* TASK INSTRUCTIONS *
Find the lines below in which the string "omvat" occurs. Copy each one.

* DATA PROVIDED *
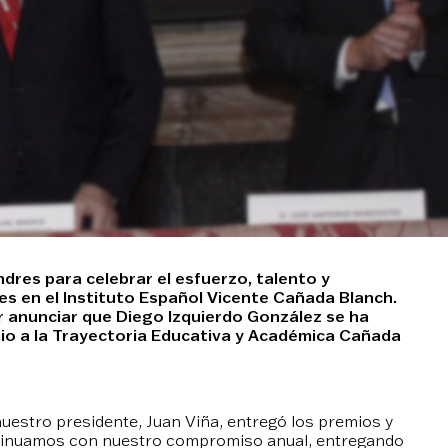
dres para celebrar el esfuerzo, talento y
es en el Instituto Español Vicente Cañada Blanch.
er anunciar que Diego Izquierdo González se ha
o a la Trayectoria Educativa y Académica Cañada
uestro presidente, Juan Viña, entregó los premios y
ontinuamos con nuestro compromiso anual, entregando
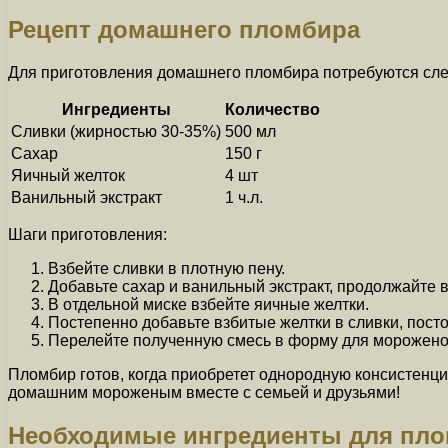
Рецепт домашнего пломбира
Для приготовления домашнего пломбира потребуются сл
Ингредиенты
Количество
Сливки (жирностью 30-35%)
500 мл
Сахар
150 г
Яичный желток
4 шт
Ванильный экстракт
1 ч.л.
Шаги приготовления:
Взбейте сливки в плотную пену.
Добавьте сахар и ванильный экстракт, продолжайте 
В отдельной миске взбейте яичные желтки.
Постепенно добавьте взбитые желтки в сливки, пос
Перелейте полученную смесь в форму для мороженого
Пломбир готов, когда приобретет однородную консистенц
домашним мороженым вместе с семьей и друзьями!
Необходимые ингредиенты для пл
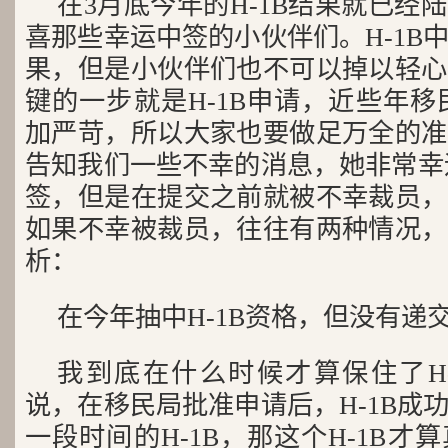
在3月底今年的H-1B结果就已经
喜那些幸运中签的小伙伴们。H-1B
果，但是小伙伴们也不可以掉以轻心
键的一步就是H-1B申请，近些年移
加严苛，所以大家也要做足万全的准
告知我们一些不幸的消息，她非常幸运
签，但是在提交之前就被不幸裁员，
如果不幸被裁员，往往有两种情况，
析：
在今年抽中H-1B资格，但没有递
我到底在什么时候才算保住了H
说，在移民局批准申请后，H-1B成
一段时间的H-1B，那这个H-1B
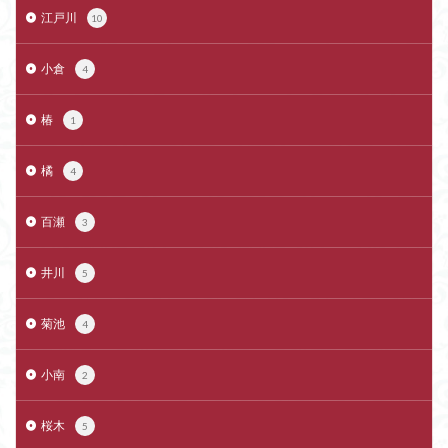
江戸川
10
小倉
4
椿
1
橘
4
百瀬
3
井川
5
菊池
4
小南
2
桜木
5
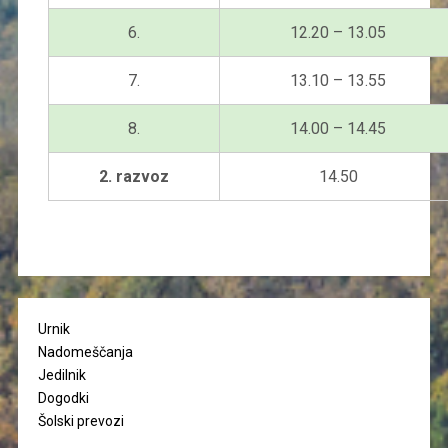
6.
12.20 – 13.05
7.
13.10 – 13.55
8.
14.00 – 14.45
2. razvoz
14.50
Urnik
Nadomeščanja
Jedilnik
Dogodki
Šolski prevozi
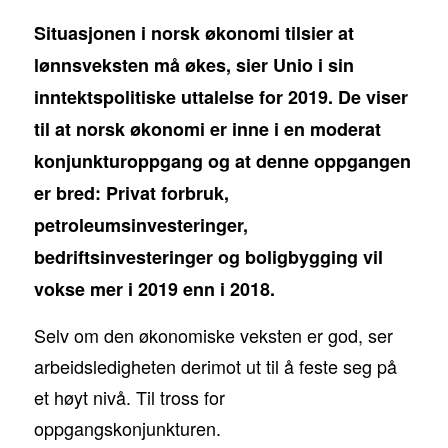
Situasjonen i norsk økonomi tilsier at
lønnsveksten må økes, sier Unio i sin
inntektspolitiske uttalelse for 2019. De viser
til at norsk økonomi er inne i en moderat
konjunkturoppgang og at denne oppgangen
er bred: Privat forbruk,
petroleumsinvesteringer,
bedriftsinvesteringer og boligbygging vil
vokse mer i 2019 enn i 2018.
Selv om den økonomiske veksten er god, ser
arbeidsledigheten derimot ut til å feste seg på
et høyt nivå. Til tross for
oppgangskonjunkturen.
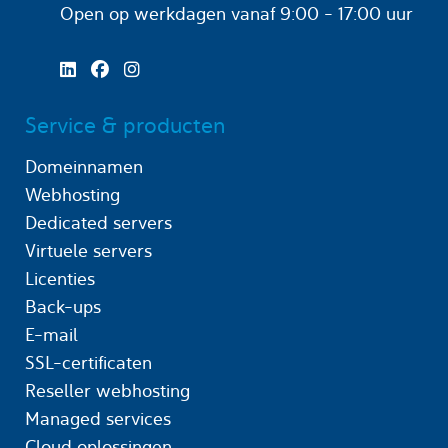
Open op werkdagen
vanaf 9:00 - 17:00 uur
Service & producten
Domeinnamen
Webhosting
Dedicated servers
Virtuele servers
Licenties
Back-ups
E-mail
SSL-certificaten
Reseller webhosting
Managed services
Cloud oplossingen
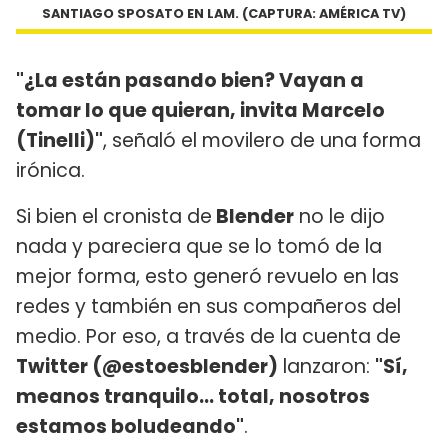
SANTIAGO SPOSATO EN LAM. (CAPTURA: AMÉRICA TV)
"¿La están pasando bien? Vayan a
tomar lo que quieran, invita Marcelo
(Tinelli)"
, señaló el movilero de una forma
irónica.
Si bien el cronista de
Blender
no le dijo
nada y pareciera que se lo tomó de la
mejor forma, esto generó revuelo en las
redes y también en sus compañeros del
medio. Por eso, a través de la cuenta de
Twitter (@estoesblender)
lanzaron:
"Sí,
meanos tranquilo... total, nosotros
estamos boludeando"
.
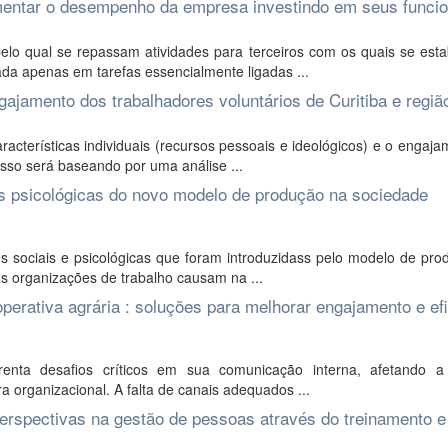
umentar o desempenho da empresa investindo em seus funcio
elo qual se repassam atividades para terceiros com os quais se est
da apenas em tarefas essencialmente ligadas ...
ngajamento dos trabalhadores voluntários de Curitiba e regiã
aracterísticas individuais (recursos pessoais e ideológicos) e o engaj
cesso será baseando por uma análise ...
ões psicológicas do novo modelo de produção na sociedade
s sociais e psicológicas que foram introduzidass pelo modelo de pro
s organizações de trabalho causam na ...
erativa agrária : soluções para melhorar engajamento e efi
renta desafios críticos em sua comunicação interna, afetando a 
a organizacional. A falta de canais adequados ...
erspectivas na gestão de pessoas através do treinamento e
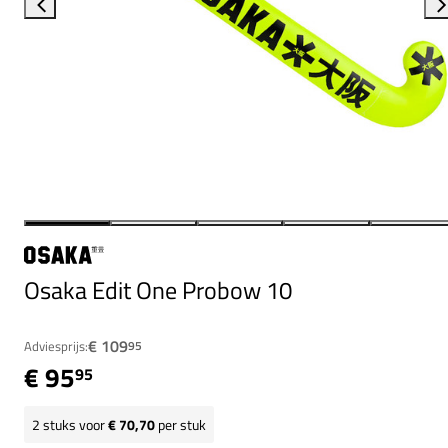
Osaka Edit One Probow 10
€ 109
Adviesprijs:
95
€ 95
95
2
stuks voor
€ 70,70
per stuk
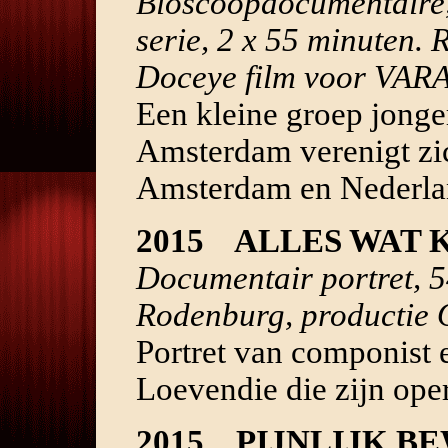
Bioscoopdocumentaire,
serie, 2 x 55 minuten. 
Doceye film voor VARA
Een kleine groep jonger
Amsterdam verenigt zic
Amsterdam en Nederla
2015 ALLES WAT 
Documentair portret, 
Rodenburg, productie
Portret van componist
Loevendie die zijn oper
2015 PIJNLIJK BE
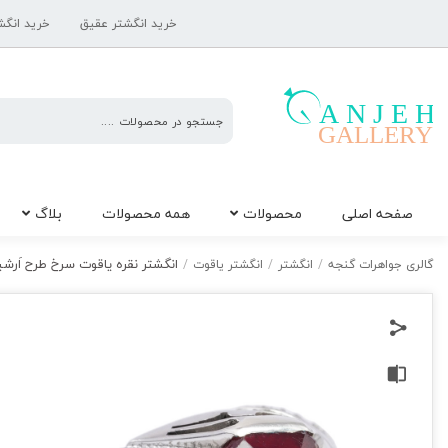
خرید انگشتر عقیق
خرید انگش
گالری
صفحه اصلی
محصولات
همه محصولات
بلاگ
جواهرات
گنجه
انگشتر نقره یاقوت سرخ طرح اَرشیا کد
گالری جواهرات گنجه
/
انگشتر
/
انگشتر یاقوت
/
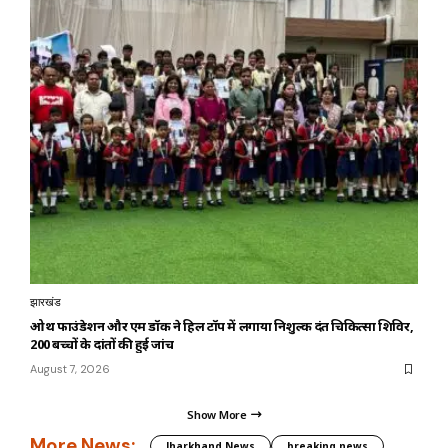
झारखंड
ओथ फाउंडेशन और एम डॉक ने हिल टॉप में लगाया निशुल्क दंत चिकित्सा शिविर,
200 बच्चों के दांतों की हुई जांच
August 7, 2026
Show More
More News:
Jharkhand News
breaking news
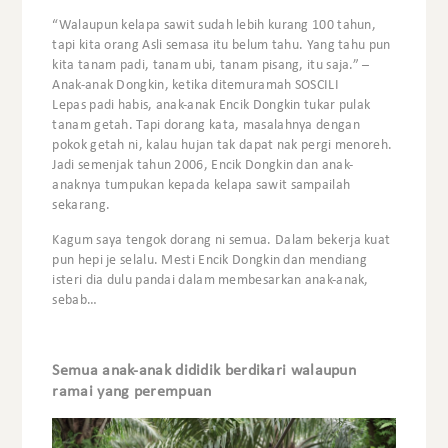
“Walaupun kelapa sawit sudah lebih kurang 100 tahun,
tapi kita orang Asli semasa itu belum tahu. Yang tahu pun
kita tanam padi, tanam ubi, tanam pisang, itu saja.” –
Anak-anak Dongkin, ketika ditemuramah SOSCILI
Lepas padi habis, anak-anak Encik Dongkin tukar pulak
tanam getah. Tapi dorang kata, masalahnya dengan
pokok getah ni, kalau hujan tak dapat nak pergi menoreh.
Jadi semenjak tahun 2006, Encik Dongkin dan anak-
anaknya tumpukan kepada kelapa sawit sampailah
sekarang.
Kagum saya tengok dorang ni semua. Dalam bekerja kuat
pun hepi je selalu. Mesti Encik Dongkin dan mendiang
isteri dia dulu pandai dalam membesarkan anak-anak,
sebab…
Semua anak-anak dididik berdikari walaupun
ramai yang perempuan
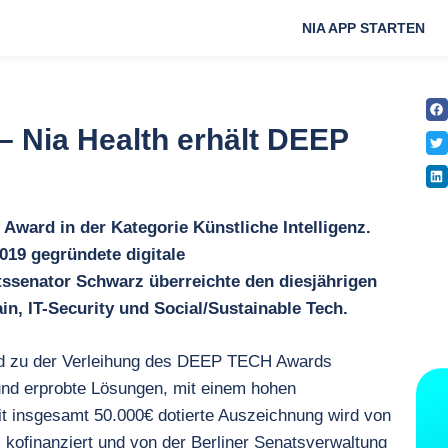
NIA APP STARTEN
– Nia Health erhält DEEP
 Award in der Kategorie Künstliche Intelligenz.
019 gegründete digitale
tssenator Schwarz überreichte den diesjährigen
in, IT-Security und Social/Sustainable Tech.
nd zu der Verleihung des DEEP TECH Awards
 und erprobte Lösungen, mit einem hohen
t insgesamt 50.000€ dotierte Auszeichnung wird von
kofinanziert und von der Berliner Senatsverwaltung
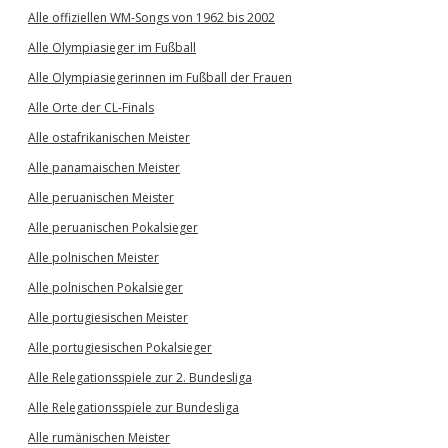
Alle offiziellen WM-Songs von 1962 bis 2002
Alle Olympiasieger im Fußball
Alle Olympiasiegerinnen im Fußball der Frauen
Alle Orte der CL-Finals
Alle ostafrikanischen Meister
Alle panamaischen Meister
Alle peruanischen Meister
Alle peruanischen Pokalsieger
Alle polnischen Meister
Alle polnischen Pokalsieger
Alle portugiesischen Meister
Alle portugiesischen Pokalsieger
Alle Relegationsspiele zur 2. Bundesliga
Alle Relegationsspiele zur Bundesliga
Alle rumänischen Meister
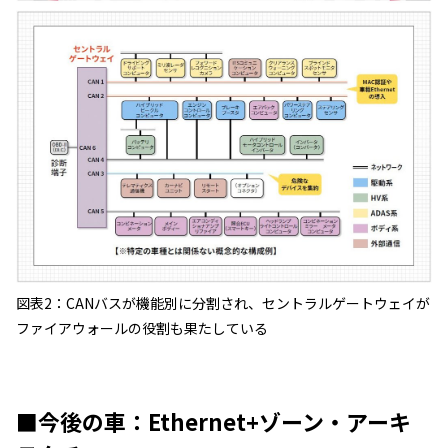
図表2：CANバスが機能別に分割され、セントラルゲートウェイが
ファイアウォールの役割も果たしている
■今後の車：Ethernet+ゾーン・アーキ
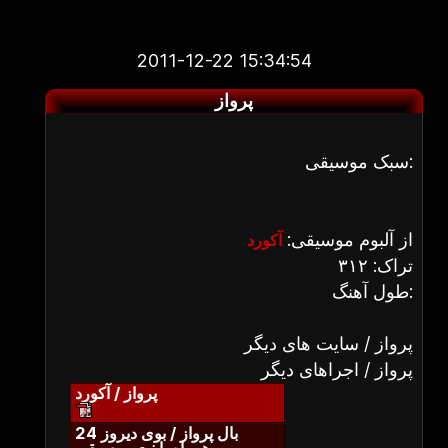
2011-12-22 15:34:54
پرواز
سبک موسیقی:
از آلبوم موسیقی:
آکورد
تراک: ۳۱۲
طول آهنگ:
پرواز / سایت های دیگر
پرواز / اجراهای دیگر
پرواز / آکورد
بال پرواز / بوی دیروز 24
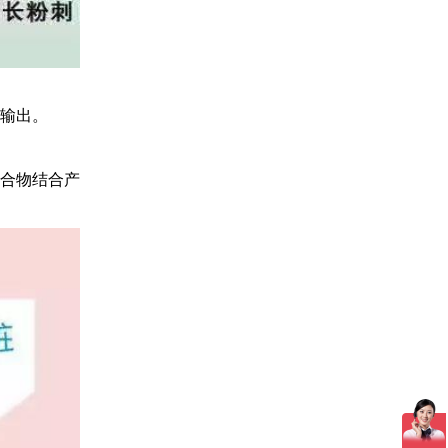
输出。
合物结合产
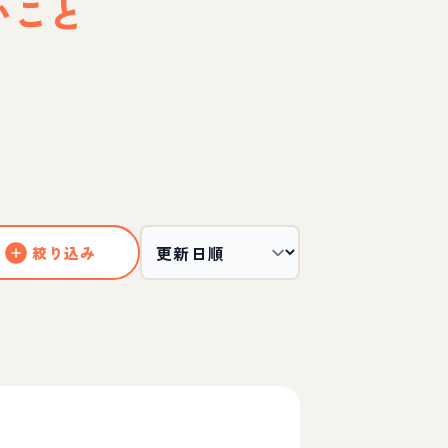
いこと
絞り込み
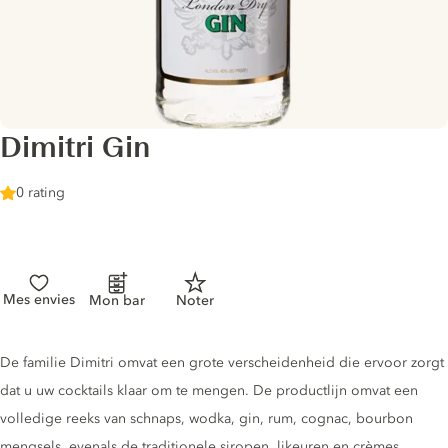
Dimitri Gin
0 rating
Mes envies
Mon bar
Noter
Gin description
De familie Dimitri omvat een grote verscheidenheid die ervoor zorgt
dat u uw cocktails klaar om te mengen. De productlijn omvat een
volledige reeks van schnaps, wodka, gin, rum, cognac, bourbon
mengsels, evenals de traditionele siropen, likeuren en crèmes.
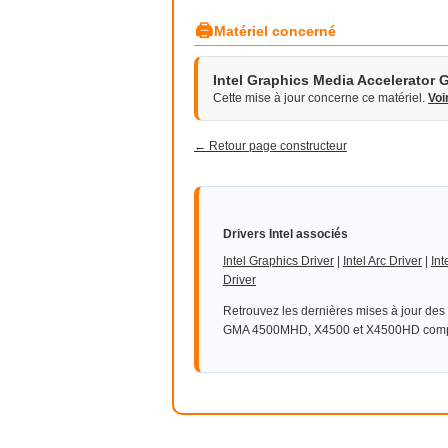
🖨
Matériel concerné
Intel Graphics Media Accelerator 
Cette mise à jour concerne ce matériel.
Voi
← Retour page constructeur
Drivers Intel associés
Intel Graphics Driver
|
Intel Arc Driver
|
Int
Driver
Retrouvez les dernières mises à jour des
GMA 4500MHD, X4500 et X4500HD comp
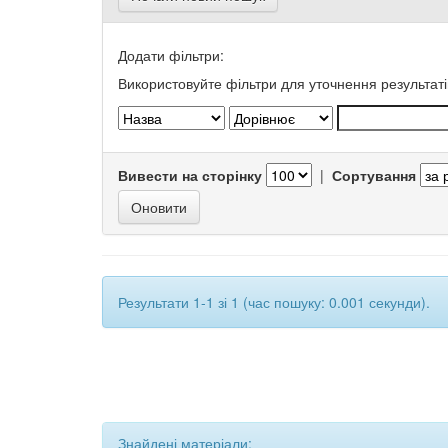
Додати фільтри:
Використовуйте фільтри для уточнення результаті
Вивести на сторінку
|
Сортування
Результати 1-1 зі 1 (час пошуку: 0.001 секунди).
Знайдені матеріали:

* EXERCISE ANSWER *
De familie Dimitri omvat een grote verscheidenheid die ervoor zorgt
dat u uw cocktails klaar om te mengen. De productlijn omvat een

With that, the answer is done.